What she thought was that he was suddenly in a space where she didn’t want him. Jumping up from the couch, she walked around the table, between the chairs and stood just in front of the television set.
He was talking about family. About those you loved.
“They’re ill, Greg,” she said, trying to fight her way through the confusion he’d just splashed all over her. “But there’s still good in them. A lot of good. More good than bad.”
He didn’t say anything for a while, and she fidgeted, tapping her bare heel on the cold floor, hugging her sides. She’d pushed Josh into a table, and he’d had to get stitches. In technical terms, that could make her an abuser. She was her father’s daughter, after all. Hadn’t only grown up with him, as Josh had, but she also had his genes.
“People have to pay when they commit crimes,” he finally said. “It’s not only the law, it’s the boundary that makes society possible.”
“You’re just seeing it from a law enforcement point of view,” she shot back. “But there are other things to consider. Like...” A little girl fearing that her younger brother was going to get hurt at her expense. Or get hurt, period.
Rubbing his hands together slowly, he sat with his forearms on his knees, watching her. And she heard her words from his perspective.
“I’m not protecting Josh, if that’s what you’re thinking,” she said, growing more rigid by the second. “If I thought my brother had ever hurt anyone, I’d be the first one insisting that he get help. Covering for him would not only hurt him, it would put Bella at risk, and if you think I’m ever going to let anyone hurt her, you don’t know me at all.” Her tone was biting now. She didn’t care. She hugged herself tighter. She could fight them all.
Alone if she had to.
“I don’t think you’re covering for him.”
Greg’s words knocked her off her axis. She stood there, o
penmouthed, not sure what to do with them.
“You believe me? You really trust that I’m not lying to you?”
“I trust you to tell me the truth. I’d already reached that point before now.”
Okay. Wow. Well, what did she do with that? Dropping her arms, Jasmine moved closer to him. Plopping on the edge of the armchair closest to his side of the couch.
“So, back to what I was saying. It’s not that I think what my father, or...any of them...did was okay, it’s just that...”
She didn’t know what. If they went to jail, she should, too? Or—
“I just always try to put myself in other people’s shoes,” she said now, pretty sure she was being honest. With him, yes, but with herself. Or was it that she saw herself through her perceived views others had of her? Her counselor had suggested the theory. She’d never identified with it before.
But now...
“It’s just because you’re a cop,” she blurted when things seemed to jumble up again. “You see the actions, not the people.”
“I’ve only been a cop for a couple of years.”
She stared at him. “But you’re a detective. You don’t just jump to that grade level.”
So now he wasn’t whom she thought he’d been? Whom he led her to believe he was? Or had she just made the leap on her own? What the hell...

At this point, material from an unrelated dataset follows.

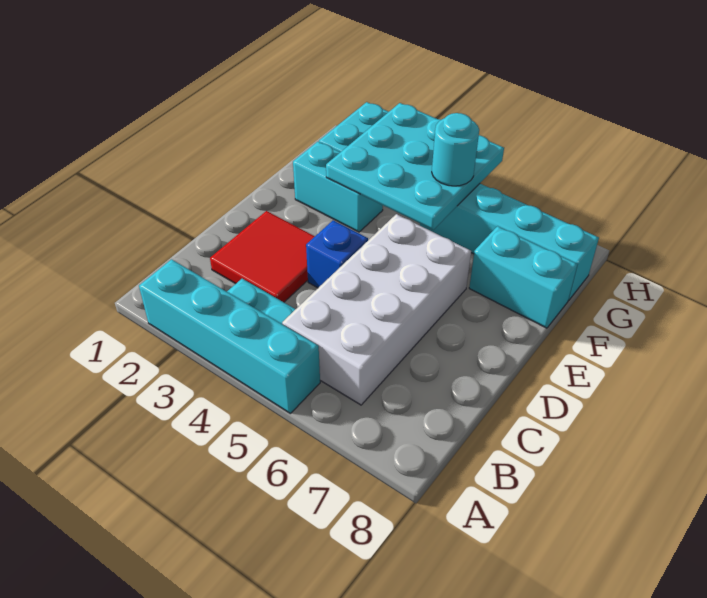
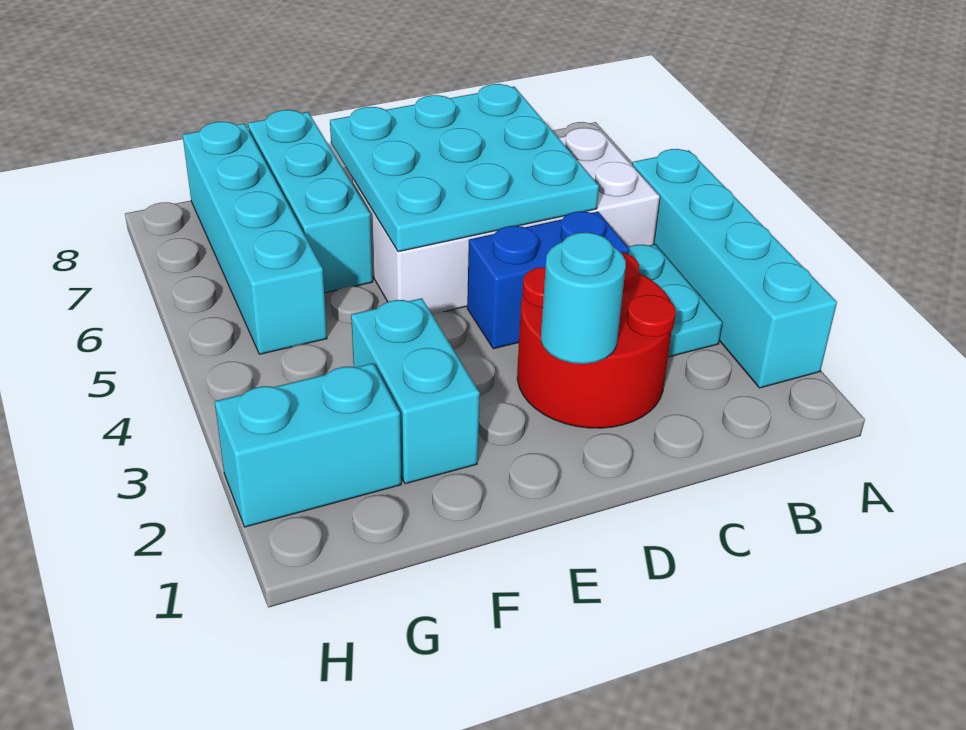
red 2x2 tile [210,211,315,302] -> red 2x2 round brick [517,252,676,428]
blue 1x1 brick [306,220,368,288] -> blue 1x2 brick [467,212,629,349]
cyan 3x3 plate [326,103,504,230] -> cyan 3x3 plate moved to [330,84,599,252]
cyan 1x2 brick [469,226,578,328] -> cyan 1x3 brick [248,110,373,293]
cyan 1x1 round brick [432,113,479,186] -> cyan 1x1 round brick moved to [541,232,626,364]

“For the first ten years after I graduated from college, I practiced law,” he told her, bowing his head and then raising it again to look her in the eye. “I went through the academy with the express purpose of working in an investigative capacity for the prosecutor’s office. You don’t always have to do time on the streets, depending on the circumstances.”
Wait. What? He was a lawyer? That made no sense to her. Who went from being a lawyer to being a cop? For one thing, the pay was less. Unless he’d been disbarred? But then he wouldn’t pass the background check to be an officer, would he?